-- Record extracts --

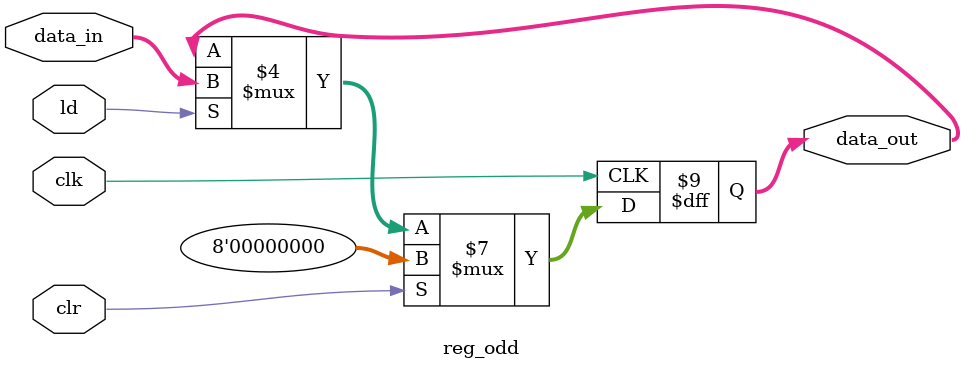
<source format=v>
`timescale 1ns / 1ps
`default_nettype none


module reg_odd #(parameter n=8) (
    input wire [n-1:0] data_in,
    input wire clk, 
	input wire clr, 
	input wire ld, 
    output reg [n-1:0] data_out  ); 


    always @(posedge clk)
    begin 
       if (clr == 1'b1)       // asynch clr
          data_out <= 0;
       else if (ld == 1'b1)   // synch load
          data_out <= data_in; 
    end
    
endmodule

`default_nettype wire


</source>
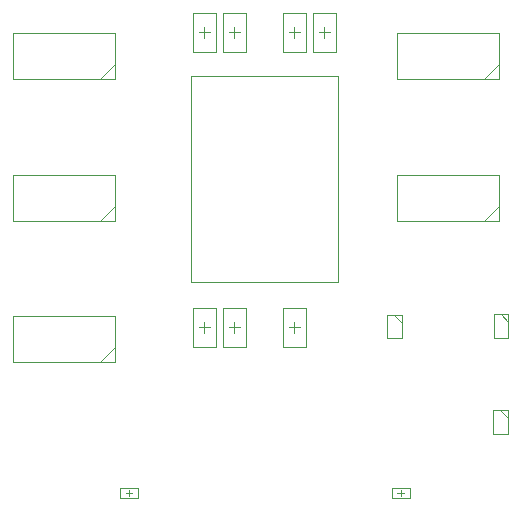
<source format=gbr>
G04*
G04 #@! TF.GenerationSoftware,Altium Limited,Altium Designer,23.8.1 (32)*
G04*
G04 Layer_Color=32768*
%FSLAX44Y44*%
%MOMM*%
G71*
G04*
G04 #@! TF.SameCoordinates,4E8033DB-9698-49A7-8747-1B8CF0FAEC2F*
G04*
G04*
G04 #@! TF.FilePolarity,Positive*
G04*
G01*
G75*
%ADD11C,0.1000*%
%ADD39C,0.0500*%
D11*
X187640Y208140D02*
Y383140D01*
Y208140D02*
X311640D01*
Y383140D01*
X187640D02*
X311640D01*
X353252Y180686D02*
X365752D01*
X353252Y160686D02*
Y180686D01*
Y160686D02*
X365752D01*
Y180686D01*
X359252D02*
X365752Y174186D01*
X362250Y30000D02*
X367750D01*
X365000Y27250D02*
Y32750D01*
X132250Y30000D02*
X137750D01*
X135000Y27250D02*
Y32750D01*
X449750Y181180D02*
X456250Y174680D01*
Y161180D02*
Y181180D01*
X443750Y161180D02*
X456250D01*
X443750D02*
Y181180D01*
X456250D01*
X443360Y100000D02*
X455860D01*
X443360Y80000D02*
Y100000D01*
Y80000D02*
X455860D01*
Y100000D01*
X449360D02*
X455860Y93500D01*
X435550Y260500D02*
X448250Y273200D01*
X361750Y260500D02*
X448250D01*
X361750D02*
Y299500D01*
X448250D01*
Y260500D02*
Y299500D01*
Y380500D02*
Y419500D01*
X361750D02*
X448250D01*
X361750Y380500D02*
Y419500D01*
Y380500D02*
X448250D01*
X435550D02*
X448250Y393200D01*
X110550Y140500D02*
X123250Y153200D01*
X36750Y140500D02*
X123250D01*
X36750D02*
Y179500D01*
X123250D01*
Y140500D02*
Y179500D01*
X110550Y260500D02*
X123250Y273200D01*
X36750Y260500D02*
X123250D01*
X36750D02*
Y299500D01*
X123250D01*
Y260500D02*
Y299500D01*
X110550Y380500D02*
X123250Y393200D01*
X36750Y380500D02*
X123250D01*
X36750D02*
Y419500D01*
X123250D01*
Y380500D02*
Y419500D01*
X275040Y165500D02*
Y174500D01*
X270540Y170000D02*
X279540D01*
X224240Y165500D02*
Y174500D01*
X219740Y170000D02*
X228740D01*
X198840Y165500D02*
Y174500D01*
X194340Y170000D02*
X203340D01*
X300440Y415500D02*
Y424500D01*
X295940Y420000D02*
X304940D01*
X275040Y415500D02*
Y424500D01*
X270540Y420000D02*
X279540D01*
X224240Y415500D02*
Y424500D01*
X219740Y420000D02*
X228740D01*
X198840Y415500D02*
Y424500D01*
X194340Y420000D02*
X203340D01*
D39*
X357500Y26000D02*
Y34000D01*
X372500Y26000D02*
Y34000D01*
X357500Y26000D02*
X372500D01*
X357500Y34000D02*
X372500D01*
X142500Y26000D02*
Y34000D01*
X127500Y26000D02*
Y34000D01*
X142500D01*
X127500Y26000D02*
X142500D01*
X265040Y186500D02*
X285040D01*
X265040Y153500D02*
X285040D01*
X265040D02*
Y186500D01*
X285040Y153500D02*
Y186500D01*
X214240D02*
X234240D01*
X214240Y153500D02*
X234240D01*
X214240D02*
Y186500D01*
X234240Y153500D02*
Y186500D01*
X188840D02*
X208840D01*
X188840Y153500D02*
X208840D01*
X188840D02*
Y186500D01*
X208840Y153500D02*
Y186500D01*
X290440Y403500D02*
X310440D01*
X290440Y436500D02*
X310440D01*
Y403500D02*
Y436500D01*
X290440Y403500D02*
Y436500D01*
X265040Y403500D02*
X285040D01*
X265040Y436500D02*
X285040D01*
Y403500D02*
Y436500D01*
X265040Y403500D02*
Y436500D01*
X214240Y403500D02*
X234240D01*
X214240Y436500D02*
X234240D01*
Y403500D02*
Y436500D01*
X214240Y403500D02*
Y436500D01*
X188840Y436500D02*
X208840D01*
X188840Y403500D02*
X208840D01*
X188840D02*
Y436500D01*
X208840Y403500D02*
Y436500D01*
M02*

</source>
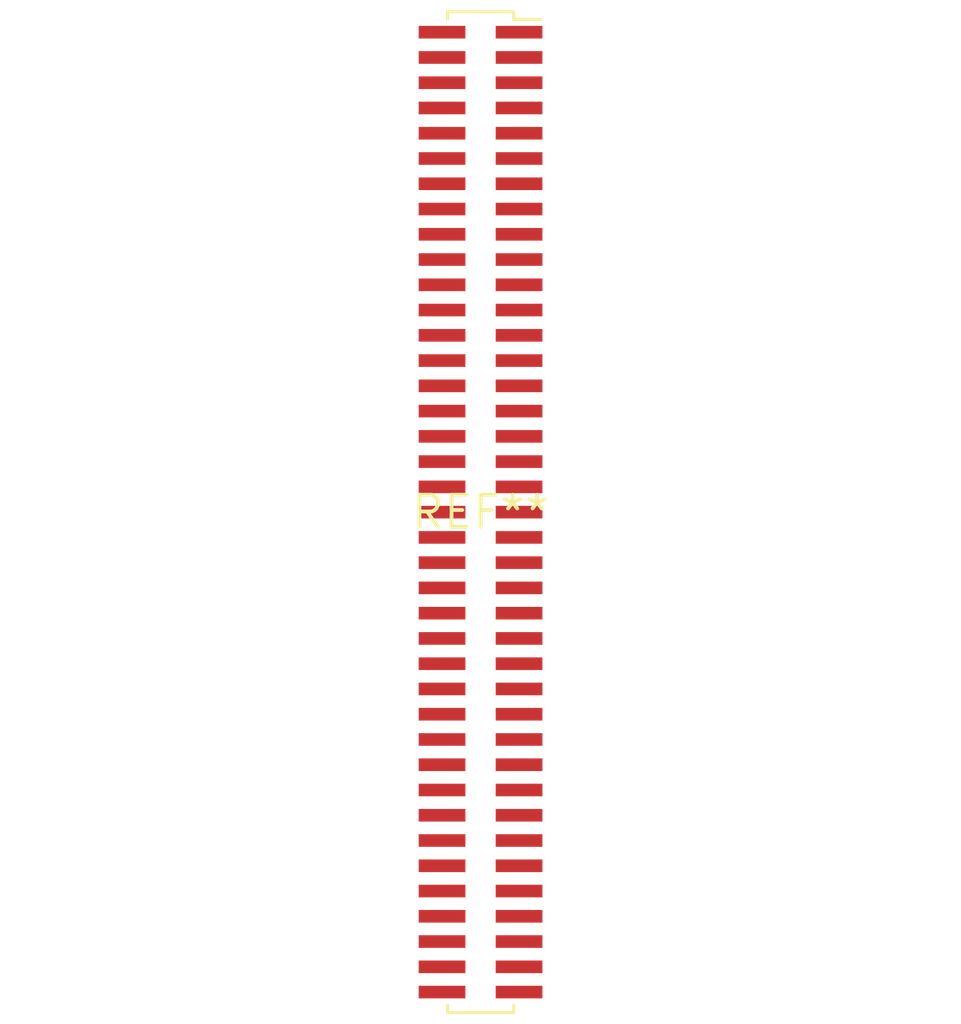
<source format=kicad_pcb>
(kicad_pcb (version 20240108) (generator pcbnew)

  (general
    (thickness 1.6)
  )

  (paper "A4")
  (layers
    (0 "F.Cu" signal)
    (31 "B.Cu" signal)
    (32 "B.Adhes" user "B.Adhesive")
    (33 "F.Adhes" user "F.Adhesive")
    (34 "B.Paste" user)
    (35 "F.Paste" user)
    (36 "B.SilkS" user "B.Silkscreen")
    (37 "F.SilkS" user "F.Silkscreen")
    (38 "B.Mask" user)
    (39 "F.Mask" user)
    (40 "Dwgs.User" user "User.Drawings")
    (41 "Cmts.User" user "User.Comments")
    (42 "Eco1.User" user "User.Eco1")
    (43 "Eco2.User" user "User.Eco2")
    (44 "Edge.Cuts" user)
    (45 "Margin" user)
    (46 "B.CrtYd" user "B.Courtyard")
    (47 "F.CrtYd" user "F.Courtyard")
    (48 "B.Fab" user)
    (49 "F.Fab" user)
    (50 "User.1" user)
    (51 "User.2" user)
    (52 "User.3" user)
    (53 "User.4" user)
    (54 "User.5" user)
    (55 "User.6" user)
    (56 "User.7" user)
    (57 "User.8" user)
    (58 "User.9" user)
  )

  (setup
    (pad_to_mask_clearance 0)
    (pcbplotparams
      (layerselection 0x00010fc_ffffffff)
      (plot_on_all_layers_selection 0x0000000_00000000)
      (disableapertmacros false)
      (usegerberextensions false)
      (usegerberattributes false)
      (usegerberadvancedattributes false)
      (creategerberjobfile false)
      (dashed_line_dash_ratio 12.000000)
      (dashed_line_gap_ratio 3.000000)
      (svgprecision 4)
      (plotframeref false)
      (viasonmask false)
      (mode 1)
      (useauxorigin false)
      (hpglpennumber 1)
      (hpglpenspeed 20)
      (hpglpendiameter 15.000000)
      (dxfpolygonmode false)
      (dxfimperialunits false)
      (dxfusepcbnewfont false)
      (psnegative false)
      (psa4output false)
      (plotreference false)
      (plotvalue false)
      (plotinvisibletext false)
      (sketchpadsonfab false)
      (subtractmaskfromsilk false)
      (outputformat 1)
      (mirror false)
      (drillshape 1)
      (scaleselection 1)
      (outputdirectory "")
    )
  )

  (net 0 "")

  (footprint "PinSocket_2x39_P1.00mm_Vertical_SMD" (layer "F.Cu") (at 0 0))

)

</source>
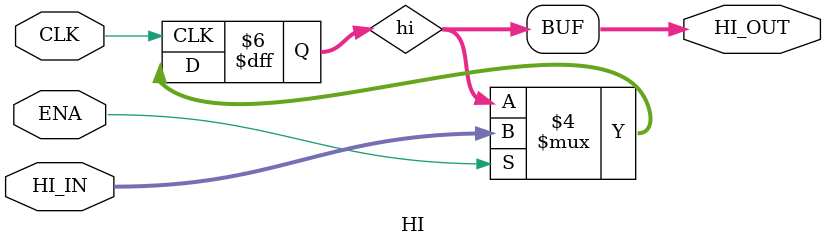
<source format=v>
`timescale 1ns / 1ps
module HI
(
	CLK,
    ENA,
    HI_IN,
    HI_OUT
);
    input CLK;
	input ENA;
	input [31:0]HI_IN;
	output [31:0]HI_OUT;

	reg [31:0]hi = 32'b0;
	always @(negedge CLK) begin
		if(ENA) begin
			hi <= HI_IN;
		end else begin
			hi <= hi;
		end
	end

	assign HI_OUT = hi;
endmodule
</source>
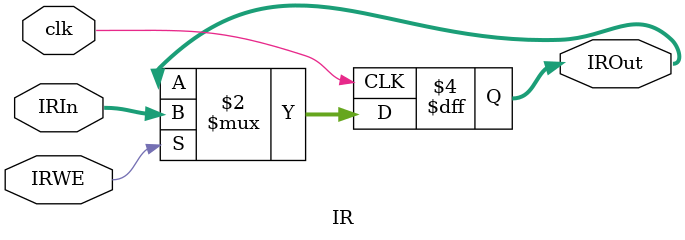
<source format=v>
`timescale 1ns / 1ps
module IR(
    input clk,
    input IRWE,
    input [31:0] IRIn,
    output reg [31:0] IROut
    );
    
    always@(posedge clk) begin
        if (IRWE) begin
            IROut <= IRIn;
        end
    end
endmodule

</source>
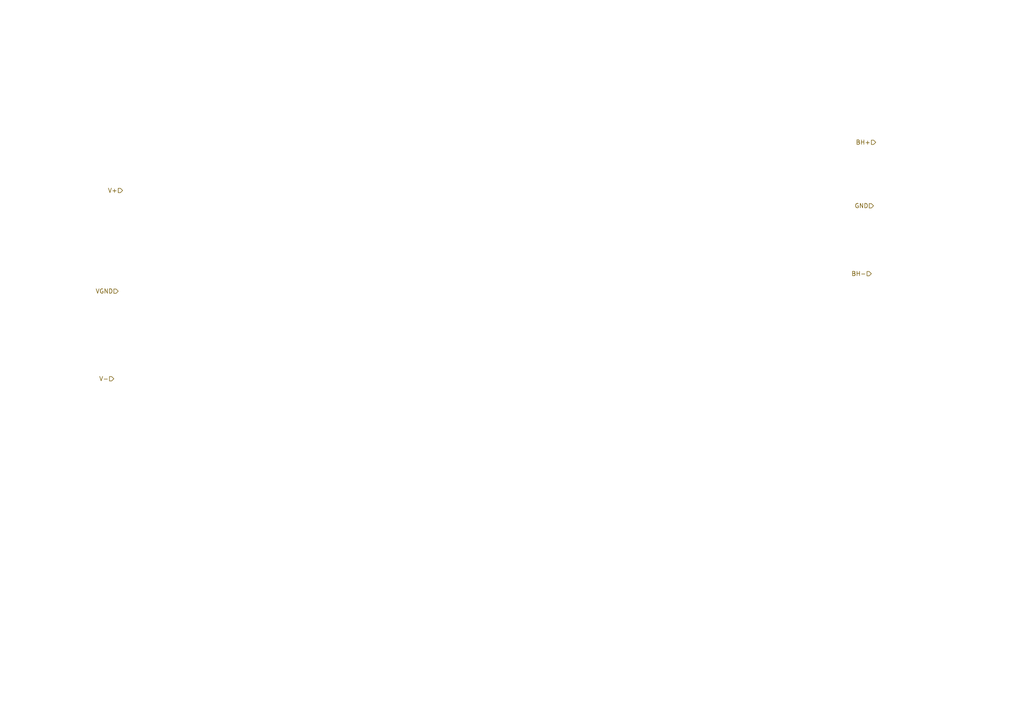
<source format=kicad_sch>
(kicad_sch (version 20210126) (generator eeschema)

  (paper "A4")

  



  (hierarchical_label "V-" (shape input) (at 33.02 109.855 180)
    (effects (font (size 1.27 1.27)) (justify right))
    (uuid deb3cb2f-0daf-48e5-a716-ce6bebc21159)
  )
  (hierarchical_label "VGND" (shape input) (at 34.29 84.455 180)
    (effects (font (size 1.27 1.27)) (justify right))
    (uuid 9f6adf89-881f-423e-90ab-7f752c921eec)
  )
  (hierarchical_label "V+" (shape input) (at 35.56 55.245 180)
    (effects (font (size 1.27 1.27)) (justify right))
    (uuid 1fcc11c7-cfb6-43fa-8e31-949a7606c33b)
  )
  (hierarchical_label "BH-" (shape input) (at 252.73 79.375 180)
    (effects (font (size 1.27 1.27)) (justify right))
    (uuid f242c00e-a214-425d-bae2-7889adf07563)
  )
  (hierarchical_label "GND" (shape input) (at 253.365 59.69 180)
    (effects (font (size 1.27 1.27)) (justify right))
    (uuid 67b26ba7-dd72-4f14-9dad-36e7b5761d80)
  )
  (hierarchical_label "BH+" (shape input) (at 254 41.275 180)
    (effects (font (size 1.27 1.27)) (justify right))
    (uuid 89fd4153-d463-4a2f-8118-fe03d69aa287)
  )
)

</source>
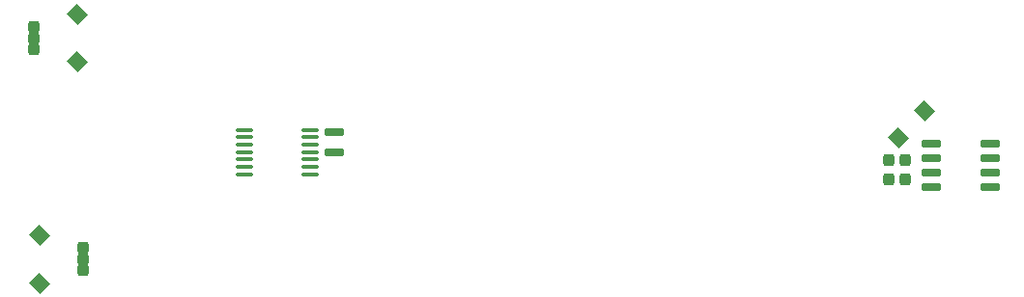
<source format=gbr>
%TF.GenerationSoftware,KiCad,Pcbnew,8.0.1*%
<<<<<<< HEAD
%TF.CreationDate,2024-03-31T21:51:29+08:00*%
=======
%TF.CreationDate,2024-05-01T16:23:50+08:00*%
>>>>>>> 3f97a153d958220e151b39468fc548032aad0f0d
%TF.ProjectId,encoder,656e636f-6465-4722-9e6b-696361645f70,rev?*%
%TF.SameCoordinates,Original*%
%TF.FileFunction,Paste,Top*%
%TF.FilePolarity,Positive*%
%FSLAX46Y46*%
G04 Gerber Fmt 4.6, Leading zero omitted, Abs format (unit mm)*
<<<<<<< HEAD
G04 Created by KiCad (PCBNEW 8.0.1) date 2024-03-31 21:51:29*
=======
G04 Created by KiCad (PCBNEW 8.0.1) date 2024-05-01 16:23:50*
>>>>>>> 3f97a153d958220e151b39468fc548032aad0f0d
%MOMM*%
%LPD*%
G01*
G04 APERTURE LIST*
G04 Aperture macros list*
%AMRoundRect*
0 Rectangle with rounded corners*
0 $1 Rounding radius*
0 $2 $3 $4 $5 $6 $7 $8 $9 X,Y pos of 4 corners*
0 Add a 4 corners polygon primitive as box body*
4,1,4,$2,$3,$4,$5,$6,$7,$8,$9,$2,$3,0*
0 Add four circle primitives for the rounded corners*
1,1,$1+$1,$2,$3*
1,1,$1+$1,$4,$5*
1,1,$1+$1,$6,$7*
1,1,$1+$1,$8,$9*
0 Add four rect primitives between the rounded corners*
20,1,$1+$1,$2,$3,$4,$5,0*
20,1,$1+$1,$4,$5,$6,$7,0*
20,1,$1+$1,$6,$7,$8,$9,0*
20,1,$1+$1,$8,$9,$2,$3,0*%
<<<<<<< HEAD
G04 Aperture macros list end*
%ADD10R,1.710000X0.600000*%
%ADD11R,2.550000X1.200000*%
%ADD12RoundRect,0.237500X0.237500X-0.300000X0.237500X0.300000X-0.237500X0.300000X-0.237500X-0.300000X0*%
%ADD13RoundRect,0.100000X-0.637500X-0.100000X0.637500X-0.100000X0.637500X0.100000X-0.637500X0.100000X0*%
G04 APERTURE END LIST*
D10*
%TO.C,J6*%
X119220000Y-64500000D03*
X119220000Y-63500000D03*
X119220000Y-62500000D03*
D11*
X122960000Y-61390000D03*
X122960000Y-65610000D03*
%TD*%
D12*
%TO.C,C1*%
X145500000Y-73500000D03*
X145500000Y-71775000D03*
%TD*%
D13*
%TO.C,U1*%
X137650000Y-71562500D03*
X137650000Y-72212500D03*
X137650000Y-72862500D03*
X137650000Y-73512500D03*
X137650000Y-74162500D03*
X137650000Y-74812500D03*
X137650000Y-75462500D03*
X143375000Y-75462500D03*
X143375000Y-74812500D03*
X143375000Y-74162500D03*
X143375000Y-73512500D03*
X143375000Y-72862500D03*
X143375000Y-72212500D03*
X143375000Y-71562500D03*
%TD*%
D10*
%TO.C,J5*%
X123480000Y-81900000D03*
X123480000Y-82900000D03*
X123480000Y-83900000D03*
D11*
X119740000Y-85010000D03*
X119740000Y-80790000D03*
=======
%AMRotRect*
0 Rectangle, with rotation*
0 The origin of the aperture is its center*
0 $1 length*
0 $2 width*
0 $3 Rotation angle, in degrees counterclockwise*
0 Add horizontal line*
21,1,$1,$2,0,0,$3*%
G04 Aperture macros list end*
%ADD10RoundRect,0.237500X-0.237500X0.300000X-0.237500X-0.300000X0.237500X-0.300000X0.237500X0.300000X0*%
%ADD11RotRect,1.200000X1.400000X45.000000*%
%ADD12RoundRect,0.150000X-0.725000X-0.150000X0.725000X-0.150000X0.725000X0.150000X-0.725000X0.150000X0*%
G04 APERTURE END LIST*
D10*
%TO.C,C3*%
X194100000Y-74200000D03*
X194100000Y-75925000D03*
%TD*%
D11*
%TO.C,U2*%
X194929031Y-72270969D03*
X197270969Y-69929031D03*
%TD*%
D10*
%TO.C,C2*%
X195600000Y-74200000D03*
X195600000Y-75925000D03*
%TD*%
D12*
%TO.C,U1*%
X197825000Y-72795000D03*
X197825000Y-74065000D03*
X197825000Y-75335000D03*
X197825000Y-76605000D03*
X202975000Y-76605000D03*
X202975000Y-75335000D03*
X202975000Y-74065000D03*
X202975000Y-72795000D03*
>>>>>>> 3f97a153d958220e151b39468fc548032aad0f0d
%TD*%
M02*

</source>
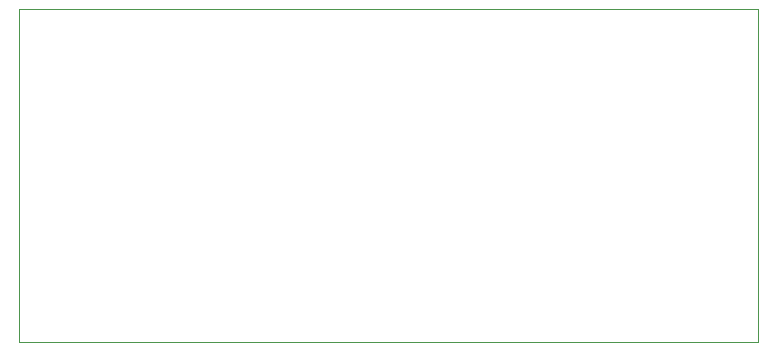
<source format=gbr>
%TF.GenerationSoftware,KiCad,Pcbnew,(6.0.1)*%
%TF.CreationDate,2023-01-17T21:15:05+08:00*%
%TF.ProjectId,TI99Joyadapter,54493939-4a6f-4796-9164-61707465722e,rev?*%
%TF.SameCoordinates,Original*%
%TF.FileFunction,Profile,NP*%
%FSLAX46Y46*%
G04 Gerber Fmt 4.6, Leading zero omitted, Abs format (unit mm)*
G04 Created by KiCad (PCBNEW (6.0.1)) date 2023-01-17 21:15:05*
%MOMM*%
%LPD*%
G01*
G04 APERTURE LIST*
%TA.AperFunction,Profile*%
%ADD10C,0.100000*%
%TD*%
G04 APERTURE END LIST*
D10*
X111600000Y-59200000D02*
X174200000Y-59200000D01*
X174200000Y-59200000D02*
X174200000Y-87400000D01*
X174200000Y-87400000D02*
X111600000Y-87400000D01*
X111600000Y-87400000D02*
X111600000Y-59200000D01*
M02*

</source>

-- Activity --
Please reproduce exactly and only the lines from the first line of the records through the line containing "G04 Layer_Color=32768*", both included, omitting any pictures.

-- Solved exercise --
<source format=v>
`timescale 1ns / 1ps
`default_nettype none


module reg_odd #(parameter n=8) (
    input wire [n-1:0] data_in,
    input wire clk, 
	input wire clr, 
	input wire ld, 
    output reg [n-1:0] data_out  ); 


    always @(posedge clk)
    begin 
       if (clr == 1'b1)       // asynch clr
          data_out <= 0;
       else if (ld == 1'b1)   // synch load
          data_out <= data_in; 
    end
    
endmodule

`default_nettype wire


</source>
<source format=gbr>
G04*
G04 #@! TF.GenerationSoftware,Altium Limited,Altium Designer,23.8.1 (32)*
G04*
G04 Layer_Color=32768*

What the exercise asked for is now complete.